Looking at an early 80s CJ7, was just wondering if it is possible to put in a later model full cage (like the TJs have). I'd like to get a CJ as a backup plow, but I don't think I'd feel safe taking my kids out in it without some better protection than a CJ rollbar.

Anyone know what year the yj went to full cage from CJ style cage? Maybe I should just look for a YJ, if the cages can't be swapped.

I know there must be a ton of aftermarket cages, but I thought a used YJ or TJ cage would be cheaper. If I do get another Jeep it's going to be a LOW-buck project.


----------



## cj5fun (Jan 19, 2009)

I couldn't say for sure but you will probably have to make some mods. The yj frame is wider th en the early cjs. You planning on rolling over?


----------



## cocco78 (Dec 12, 2003)

I want to say the YJ didn't go to the full roll bar til like 91 but i'm not for sure on that. YJ and CJ tubs are pretty close so they might change but I doubt it. Alot of people swap YJ tubs onto CJ frames though so that might be an option as well. You'd probably just be better off going with some sort of aftermarket kit, or getting a fab shop to make some additions to the roll cage to meet your criteria... But no roll cage will do any good at all attached to a rusty body, tie it into the frame.


----------



## Detroitdan (Aug 15, 2005)

I don't think anyone plans on rolling over, but I am aware that certain design factors make a CJ more susceptible to rollover than, say, a Suburban. I had a 2000 TJ and I felt pretty confident that the rollcage was well-designed to protect my kids in the backseat in the event of a rollover. Not to mention the improvements in steering and suspension. I really wouldn't want to test the backseat protection of a CJ with my kids.

The CJ in question is in really outstanding condition, body and frame-wise, it's cheap because of mechanical issues.

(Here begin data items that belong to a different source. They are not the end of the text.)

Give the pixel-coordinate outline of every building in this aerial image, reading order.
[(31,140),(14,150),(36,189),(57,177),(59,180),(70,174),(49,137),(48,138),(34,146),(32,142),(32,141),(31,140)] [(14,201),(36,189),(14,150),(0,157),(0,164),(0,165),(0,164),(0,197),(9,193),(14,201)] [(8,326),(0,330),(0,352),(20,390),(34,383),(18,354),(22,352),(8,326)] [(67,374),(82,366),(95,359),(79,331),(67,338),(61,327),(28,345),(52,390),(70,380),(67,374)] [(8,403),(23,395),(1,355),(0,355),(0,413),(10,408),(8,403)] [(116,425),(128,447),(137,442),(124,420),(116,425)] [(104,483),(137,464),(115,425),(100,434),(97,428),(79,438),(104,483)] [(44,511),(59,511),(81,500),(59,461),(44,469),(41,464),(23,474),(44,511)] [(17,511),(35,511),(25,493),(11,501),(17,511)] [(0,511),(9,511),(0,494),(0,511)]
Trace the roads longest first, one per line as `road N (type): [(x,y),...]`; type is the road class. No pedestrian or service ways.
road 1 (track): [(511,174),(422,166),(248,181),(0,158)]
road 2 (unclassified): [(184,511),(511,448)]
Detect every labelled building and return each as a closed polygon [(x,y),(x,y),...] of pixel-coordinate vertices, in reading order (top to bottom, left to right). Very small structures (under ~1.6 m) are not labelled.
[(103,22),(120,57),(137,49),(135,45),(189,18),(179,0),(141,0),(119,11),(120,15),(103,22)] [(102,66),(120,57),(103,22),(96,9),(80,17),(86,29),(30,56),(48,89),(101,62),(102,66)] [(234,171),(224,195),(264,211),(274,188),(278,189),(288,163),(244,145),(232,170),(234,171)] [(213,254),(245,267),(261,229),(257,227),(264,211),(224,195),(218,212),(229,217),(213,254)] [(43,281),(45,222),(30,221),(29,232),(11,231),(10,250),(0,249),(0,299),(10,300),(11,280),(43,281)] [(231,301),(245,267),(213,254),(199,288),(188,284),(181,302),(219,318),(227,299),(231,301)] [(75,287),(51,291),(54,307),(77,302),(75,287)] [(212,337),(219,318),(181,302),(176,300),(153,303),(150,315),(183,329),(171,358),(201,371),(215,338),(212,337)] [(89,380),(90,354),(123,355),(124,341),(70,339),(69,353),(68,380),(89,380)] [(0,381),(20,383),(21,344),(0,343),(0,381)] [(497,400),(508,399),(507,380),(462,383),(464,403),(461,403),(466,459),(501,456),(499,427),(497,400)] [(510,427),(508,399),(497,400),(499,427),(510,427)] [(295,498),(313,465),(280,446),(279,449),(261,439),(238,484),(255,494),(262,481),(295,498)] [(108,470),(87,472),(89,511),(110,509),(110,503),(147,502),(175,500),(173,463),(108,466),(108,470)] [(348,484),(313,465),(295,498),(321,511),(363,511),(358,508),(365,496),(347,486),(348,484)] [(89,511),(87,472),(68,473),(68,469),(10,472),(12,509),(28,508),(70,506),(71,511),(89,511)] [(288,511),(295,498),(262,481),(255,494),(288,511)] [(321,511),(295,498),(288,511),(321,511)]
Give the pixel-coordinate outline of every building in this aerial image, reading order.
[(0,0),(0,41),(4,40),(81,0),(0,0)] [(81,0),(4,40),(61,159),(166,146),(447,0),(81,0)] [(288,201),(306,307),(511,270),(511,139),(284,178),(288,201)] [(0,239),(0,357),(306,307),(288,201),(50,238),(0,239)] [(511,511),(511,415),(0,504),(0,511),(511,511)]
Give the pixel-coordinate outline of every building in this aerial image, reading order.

Fabbing up or buying an aftermarket cage kit would probably push it out of reach of my budget. I just thought if I could score a junk later model YJ and salvage the cage I could do it myself on the cheap. Thought somebody would have tried it before.

Thanks for the responses.


----------



## fine79 (Jan 6, 2009)

A rust free CJ in snow country??

I think they should interchange.. I think they transitioned from the CJ style over a couple of model years. The earliest only had the forward bars (just bolted the the windshield frame corners). Then they went to the extended rear protection.



When they flip, the hood's touching the ground, so the back seat is way up in the air


----------